We rebase all features onto develop.
Develop is then merged --ff-only into stage/release, etc.
Which is then merged --ff-only into main/master, and then tagged. I use squash less, as it can be helpful for blame of course, so rebase with minimal squash (like, squash that typo fix). The article makes it sound like a 'rebase' workflow is so complex, and time consuming. Poppycock. it's easy, and force pushing a branch cause practically zero issues for developers. If I have to rebase develop, for example, and then force push it, then remote users only have to do this:
git checkout develop
git reset --hard origin/develop Since a user would never have any local changes in develop, it would never be an issue. The "fanaticism" about and against rebasing is overblown in my opinion.
Oh, and the "time wasted" dealing with merge issues.. same, exactly the same in fact. Granted, I don't go around rebasing everything all of the time, but a developer working on a feature just rebases to develop before they submit a PR. Sure, if there are multiple PR's then they also need a rebase merge, but since nobody would "continue" working on a feature once it is submitted, this isn't an issue. Oh, and IF they did, well, again, they can just pull develop and rebase their feature.

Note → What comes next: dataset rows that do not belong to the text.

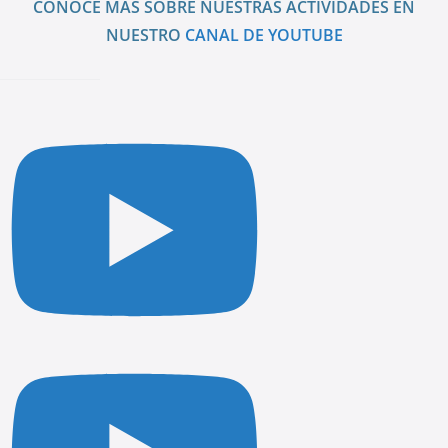
CONOCE MÁS SOBRE NUESTRAS ACTIVIDADES EN
NUESTRO
CANAL DE YOUTUBE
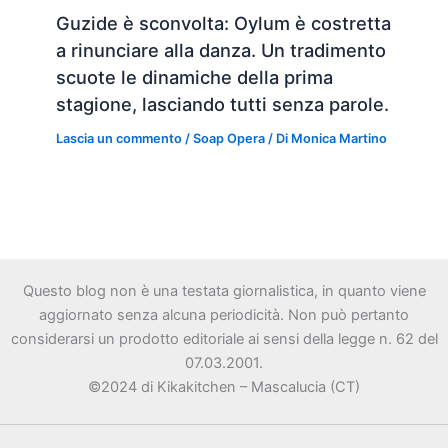
Guzide è sconvolta: Oylum è costretta
a rinunciare alla danza. Un tradimento
scuote le dinamiche della prima
stagione, lasciando tutti senza parole.
Lascia un commento
/
Soap Opera
/ Di
Monica Martino
Questo blog non è una testata giornalistica, in quanto viene
aggiornato senza alcuna periodicità. Non può pertanto
considerarsi un prodotto editoriale ai sensi della legge n. 62 del
07.03.2001.
©2024 di Kikakitchen – Mascalucia (CT)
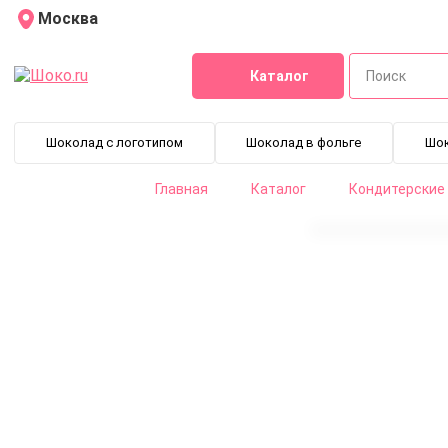
Москва
Каталог
Шоколад с логотипом
Шоколад в фольге
Шо
Главная
Каталог
Кондитерские
Лимон сублимированный порошок c цедрой 50 г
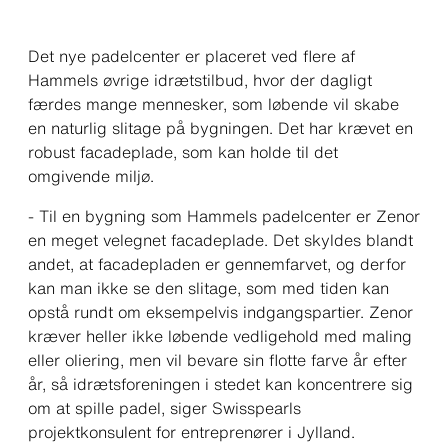
Det nye padelcenter er placeret ved flere af
Hammels øvrige idrætstilbud, hvor der dagligt
færdes mange mennesker, som løbende vil skabe
en naturlig slitage på bygningen. Det har krævet en
robust facadeplade, som kan holde til det
omgivende miljø.
- Til en bygning som Hammels padelcenter er Zenor
en meget velegnet facadeplade. Det skyldes blandt
andet, at facadepladen er gennemfarvet, og derfor
kan man ikke se den slitage, som med tiden kan
opstå rundt om eksempelvis indgangspartier. Zenor
kræver heller ikke løbende vedligehold med maling
eller oliering, men vil bevare sin flotte farve år efter
år, så idrætsforeningen i stedet kan koncentrere sig
om at spille padel
, siger Swisspearls
projektkonsulent for entreprenører i Jylland.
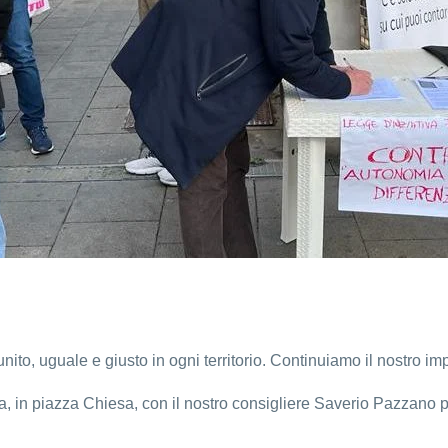
o, uguale e giusto in ogni territorio. Continuiamo il nostro imp
, in piazza Chiesa, con il nostro consigliere Saverio Pazzano pe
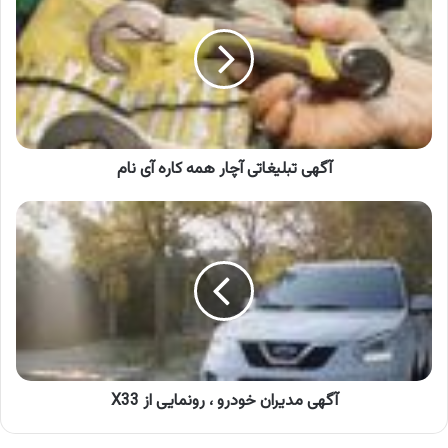
آچار
همه
کاره
آی
نام
آگهی تبلیغاتی آچار همه کاره آی نام
آگهی
مدیران
خودرو
،
رونمایی
از
X33
آگهی مدیران خودرو ، رونمایی از X33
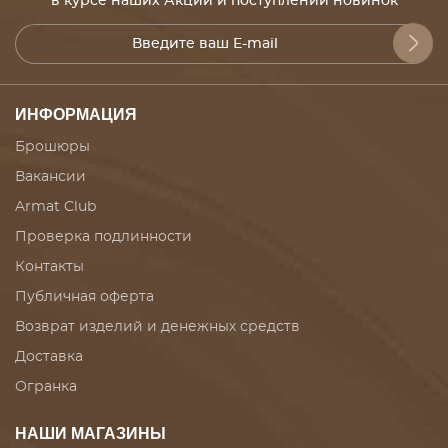
в курсе наших Акций и поступлений новинок
ИНФОРМАЦИЯ
Брошюры
Вакансии
Armat Club
Проверка подлинности
Контакты
Публичная оферта
Возврат изделий и денежных средств
Доставка
Огранка
НАШИ МАГАЗИНЫ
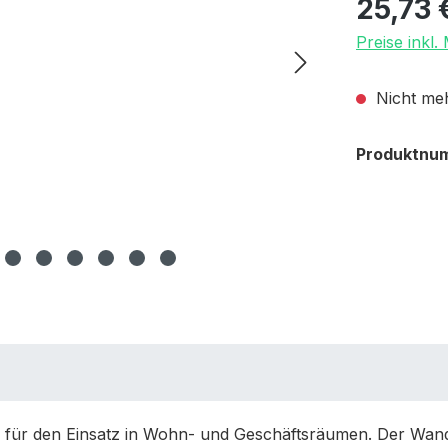
25,73 
Preise inkl
Nicht meh
Produktnu
 für den Einsatz in Wohn- und Geschäftsräumen. Der Wand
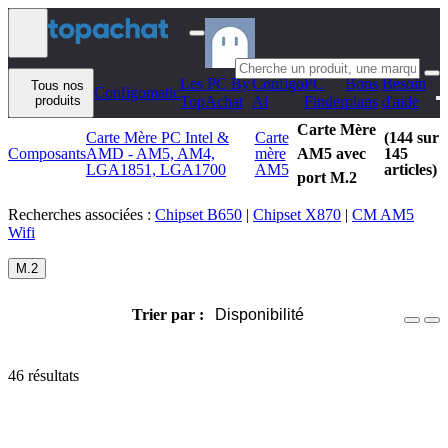
Aller au contenu
Les PC By
Configo
PC
Bons
Besoin
Tous nos
Configomatic
produits
TopAchat
Ai
Finder
plans
d'aide
Carte Mère
Carte Mère PC Intel &
Carte
(144 sur
Composants
AMD - AM5, AM4,
mère
AM5 avec
145
LGA1851, LGA1700
AM5
articles)
port M.2
Recherches associées :
Chipset B650
|
Chipset X870
|
CM AM5
Wifi
M.2
Trier par :
Disponibilité
46 résultats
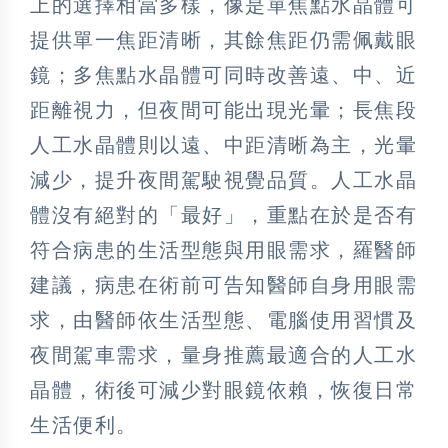
上的選擇相當多樣，像是單焦點水晶體可
提供單一焦距清晰，其餘焦距仍需佩戴眼
鏡；多焦點水晶體可同時改善遠、中、近
距離視力，但夜間可能出現光暈；長焦段
人工水晶體則以遠、中距清晰為主，光暈
減少，提升夜間駕駛視覺品質。人工水晶
體沒有絕對的「最好」，重點在於是否有
符合病患的生活型態與用眼需求，羅醫師
建議，病患在術前可告知醫師自身用眼需
求，由醫師依生活型態、電腦使用習慣及
夜間駕車需求，量身推薦最適合的人工水
晶體，術後可減少對眼鏡依賴，恢復日常
生活便利。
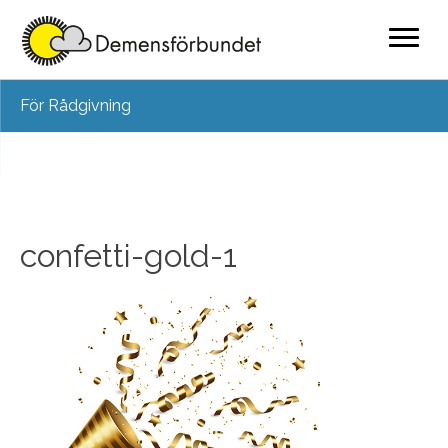
Skip
För Rådgivning
to
content
confetti-gold-1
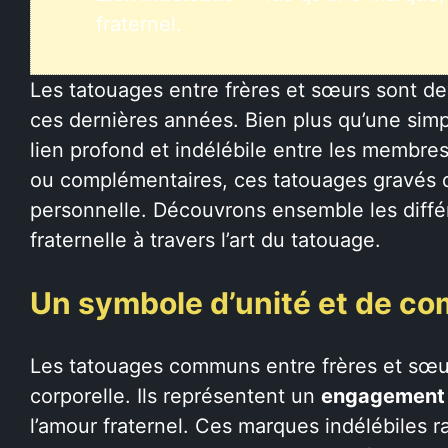
fraternel.
Les tatouages entre frères et sœurs sont d
ces dernières années. Bien plus qu’une sim
lien profond et indélébile entre les membres
ou complémentaires, ces tatouages gravés d
personnelle. Découvrons ensemble les diffé
fraternelle à travers l’art du tatouage.
Un symbole d’unité et de com
Les tatouages communs entre frères et sœur
corporelle. Ils représentent un
engagement 
l’amour fraternel. Ces marques indélébiles r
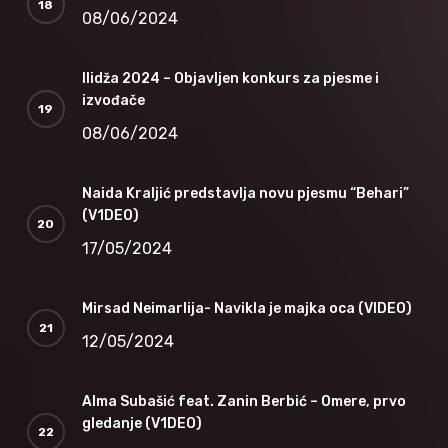
08/06/2024
Ilidža 2024 – Objavljen konkurs za pjesme i
izvođače
08/06/2024
Naida Kraljić predstavlja novu pjesmu “Behari”
(V1DEO)
17/05/2024
Mirsad Neimarlija- Navikla je majka oca (VIDEO)
12/05/2024
Alma Subašić feat. Zanin Berbić – Omere, prvo
gledanje (V1DEO)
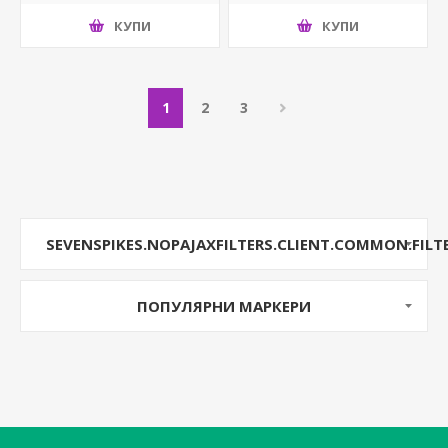
КУПИ
КУПИ
1
2
3
SEVENSPIKES.NOPAJAXFILTERS.CLIENT.COMMON.FILT
ПОПУЛЯРНИ МАРКЕРИ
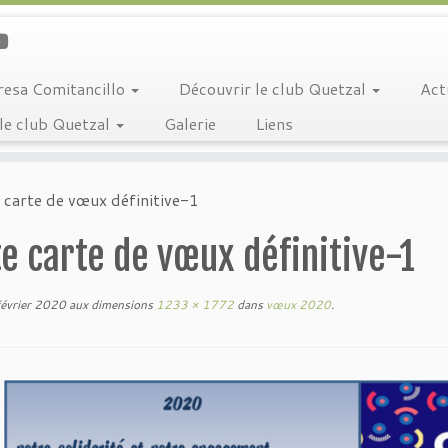
resa Comitancillo
Découvrir le club Quetzal
Act
le club Quetzal
Galerie
Liens
 carte de vœux définitive-1
e carte de vœux définitive-1
évrier 2020
aux dimensions
1233 × 1772
dans
vœux 2020
.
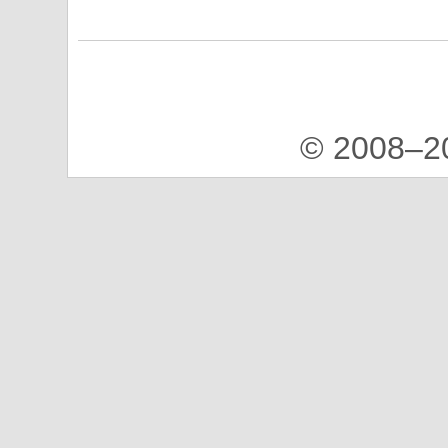
© 2008–2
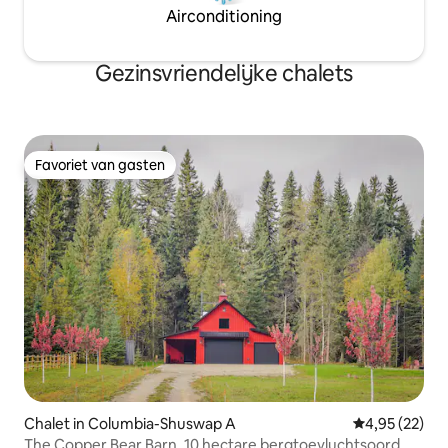
Airconditioning
Gezinsvriendelijke chalets
Favoriet van gasten
Favoriet van gasten
Chalet in Columbia-Shuswap A
Gemiddelde be
4,95 (22)
The Copper Bear Barn, 10 hectare bergtoevluchtsoord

Now, what I don't do is have multiple developers on a single feature branch. If my team was much larger, and that was a "normal process" then, it may well make rebasing more of an issue.. |
Luckily, now our worse communicator is also our most competent dev, but I've been in teams where learning basic git would be a month long challenge for half the people, and for half of those (two people, really, we were 9) communicating their difficulties, or worse, their mistakes was impossible.